Marito geloso tenta di sfondare il portone per parlare con la moglie

Ha forzato il portone d’ingresso del condominio per poi salire al secondo piano e tentare di sfondare la porta della poveretta

I carabinieri di Giarre hanno arrestato nella un 41enne di Riposto, già ammanettato agli inizi di febbraio per maltrattamenti nei confronti della moglie di 39 anni. Il 22 febbraio scorso aveva ottenuto dal giudice gli arresti domiciliari in casa di una zia a Riposto, con il divieto assoluto di comunicare con ogni mezzo, compreso quello telematico, con la donna.

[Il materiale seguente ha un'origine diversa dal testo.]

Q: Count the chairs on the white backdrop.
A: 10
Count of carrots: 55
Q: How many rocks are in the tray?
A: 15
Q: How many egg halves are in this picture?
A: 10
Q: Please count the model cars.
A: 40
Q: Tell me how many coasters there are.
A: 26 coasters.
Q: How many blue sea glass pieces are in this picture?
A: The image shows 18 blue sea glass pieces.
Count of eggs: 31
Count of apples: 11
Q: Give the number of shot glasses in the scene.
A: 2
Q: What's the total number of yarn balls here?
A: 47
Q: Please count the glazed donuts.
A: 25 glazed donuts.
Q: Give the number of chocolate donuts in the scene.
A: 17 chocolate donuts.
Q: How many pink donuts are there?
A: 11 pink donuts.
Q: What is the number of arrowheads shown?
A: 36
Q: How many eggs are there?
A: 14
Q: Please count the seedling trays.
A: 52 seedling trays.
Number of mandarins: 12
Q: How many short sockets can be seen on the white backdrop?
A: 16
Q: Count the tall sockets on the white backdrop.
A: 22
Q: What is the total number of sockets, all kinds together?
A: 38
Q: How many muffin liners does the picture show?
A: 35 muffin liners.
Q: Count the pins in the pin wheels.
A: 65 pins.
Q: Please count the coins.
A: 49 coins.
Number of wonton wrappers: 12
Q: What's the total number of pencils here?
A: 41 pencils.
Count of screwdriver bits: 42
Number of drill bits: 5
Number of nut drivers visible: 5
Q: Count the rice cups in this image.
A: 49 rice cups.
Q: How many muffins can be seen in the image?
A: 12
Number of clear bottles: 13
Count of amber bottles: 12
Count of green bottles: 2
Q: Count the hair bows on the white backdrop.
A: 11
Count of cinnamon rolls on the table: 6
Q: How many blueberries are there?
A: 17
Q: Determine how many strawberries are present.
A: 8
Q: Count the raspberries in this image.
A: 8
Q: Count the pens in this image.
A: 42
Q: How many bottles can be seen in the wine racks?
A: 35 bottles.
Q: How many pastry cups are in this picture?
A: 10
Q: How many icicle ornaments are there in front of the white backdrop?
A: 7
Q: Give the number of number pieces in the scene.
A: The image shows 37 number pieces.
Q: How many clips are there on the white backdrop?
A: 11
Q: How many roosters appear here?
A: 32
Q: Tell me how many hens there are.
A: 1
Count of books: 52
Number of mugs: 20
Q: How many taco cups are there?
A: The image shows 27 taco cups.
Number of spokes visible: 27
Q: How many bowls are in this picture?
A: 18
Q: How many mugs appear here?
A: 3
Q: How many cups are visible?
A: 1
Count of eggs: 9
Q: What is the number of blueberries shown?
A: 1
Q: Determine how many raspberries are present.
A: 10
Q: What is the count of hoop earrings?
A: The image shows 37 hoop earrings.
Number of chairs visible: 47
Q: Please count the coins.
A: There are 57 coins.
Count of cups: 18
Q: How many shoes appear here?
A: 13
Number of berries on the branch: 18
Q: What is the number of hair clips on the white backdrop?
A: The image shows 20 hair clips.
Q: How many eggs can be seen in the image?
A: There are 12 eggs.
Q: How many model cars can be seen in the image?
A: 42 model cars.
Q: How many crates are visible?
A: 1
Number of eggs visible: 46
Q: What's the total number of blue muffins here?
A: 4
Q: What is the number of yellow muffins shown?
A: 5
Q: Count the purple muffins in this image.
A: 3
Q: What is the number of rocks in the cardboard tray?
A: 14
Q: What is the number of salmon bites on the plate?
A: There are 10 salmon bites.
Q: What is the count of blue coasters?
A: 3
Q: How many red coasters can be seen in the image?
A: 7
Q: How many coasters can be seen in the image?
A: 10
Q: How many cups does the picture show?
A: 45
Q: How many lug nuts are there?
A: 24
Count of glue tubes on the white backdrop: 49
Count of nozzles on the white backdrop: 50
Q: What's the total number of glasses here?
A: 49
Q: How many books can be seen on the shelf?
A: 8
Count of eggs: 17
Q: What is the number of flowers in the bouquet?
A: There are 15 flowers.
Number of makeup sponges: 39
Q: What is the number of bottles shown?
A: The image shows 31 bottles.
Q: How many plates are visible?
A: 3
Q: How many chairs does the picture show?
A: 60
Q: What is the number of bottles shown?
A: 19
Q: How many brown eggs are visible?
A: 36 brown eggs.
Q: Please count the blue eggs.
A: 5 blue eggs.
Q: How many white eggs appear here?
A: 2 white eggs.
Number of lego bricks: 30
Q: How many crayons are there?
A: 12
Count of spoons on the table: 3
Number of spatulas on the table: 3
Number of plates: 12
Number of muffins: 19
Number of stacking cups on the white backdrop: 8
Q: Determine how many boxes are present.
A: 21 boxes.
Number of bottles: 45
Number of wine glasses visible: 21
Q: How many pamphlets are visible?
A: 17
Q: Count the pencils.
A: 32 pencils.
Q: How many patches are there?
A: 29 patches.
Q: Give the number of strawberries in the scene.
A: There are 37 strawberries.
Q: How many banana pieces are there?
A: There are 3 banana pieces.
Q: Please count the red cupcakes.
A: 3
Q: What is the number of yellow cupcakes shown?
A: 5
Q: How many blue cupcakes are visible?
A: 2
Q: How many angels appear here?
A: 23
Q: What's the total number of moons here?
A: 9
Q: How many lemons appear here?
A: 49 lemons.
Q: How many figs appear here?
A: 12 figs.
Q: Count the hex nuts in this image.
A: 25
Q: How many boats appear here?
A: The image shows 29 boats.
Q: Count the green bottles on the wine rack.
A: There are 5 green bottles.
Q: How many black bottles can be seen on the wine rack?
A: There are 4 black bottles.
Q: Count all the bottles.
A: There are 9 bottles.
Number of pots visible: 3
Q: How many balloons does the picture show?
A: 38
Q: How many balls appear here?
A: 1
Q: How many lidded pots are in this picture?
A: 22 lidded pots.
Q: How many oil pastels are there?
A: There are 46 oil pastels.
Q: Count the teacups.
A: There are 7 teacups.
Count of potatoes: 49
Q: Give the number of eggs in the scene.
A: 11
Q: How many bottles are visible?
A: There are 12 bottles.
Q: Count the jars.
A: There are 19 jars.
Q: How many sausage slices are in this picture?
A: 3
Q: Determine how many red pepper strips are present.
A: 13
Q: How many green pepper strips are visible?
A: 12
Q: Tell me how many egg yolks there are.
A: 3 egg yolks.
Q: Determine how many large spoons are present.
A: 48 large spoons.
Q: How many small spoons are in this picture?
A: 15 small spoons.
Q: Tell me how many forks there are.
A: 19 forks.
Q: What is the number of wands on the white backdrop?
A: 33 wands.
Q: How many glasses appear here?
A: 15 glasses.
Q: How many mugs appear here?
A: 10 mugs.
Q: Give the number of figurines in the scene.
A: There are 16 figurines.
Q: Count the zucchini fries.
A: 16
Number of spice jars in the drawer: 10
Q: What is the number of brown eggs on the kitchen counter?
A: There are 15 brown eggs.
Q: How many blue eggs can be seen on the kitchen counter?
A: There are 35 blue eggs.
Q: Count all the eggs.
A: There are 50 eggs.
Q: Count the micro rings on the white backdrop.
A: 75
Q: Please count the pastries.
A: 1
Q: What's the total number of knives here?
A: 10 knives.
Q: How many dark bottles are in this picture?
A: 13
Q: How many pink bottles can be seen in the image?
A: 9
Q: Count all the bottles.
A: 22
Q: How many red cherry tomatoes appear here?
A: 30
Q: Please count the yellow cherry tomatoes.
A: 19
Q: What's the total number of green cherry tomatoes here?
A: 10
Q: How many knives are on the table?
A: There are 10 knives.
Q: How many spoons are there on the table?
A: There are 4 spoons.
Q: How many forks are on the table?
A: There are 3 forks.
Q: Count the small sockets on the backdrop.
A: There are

Corroso da un'insana gelosia, sentimento che ha compromesso il rapporto coniugale, l’altra notte è evaso dai domiciliari per raggiungere casa della consorte, residente sempre a Riposto con le due figlie della coppia. Ha forzato il portone d’ingresso del condominio per poi salire al secondo piano e tentare di sfondare la porta della poveretta. La signora, terrorizzata, ha iniziato a gridare a squarciagola intimando a l’uomo di andare via in quanto stavano per arrivare i Carabinieri. Il marito è fuggito tentando di rientrare in casa della zia dove ha trovato l’equipaggio di una gazzella che, nel bloccarlo ed ammanettarlo, ha notato le ferite alla mano destra che si era procurato nel tentativo di sfondare la porta. Si trova ora nelle camere di sicurezza dei carabinieri.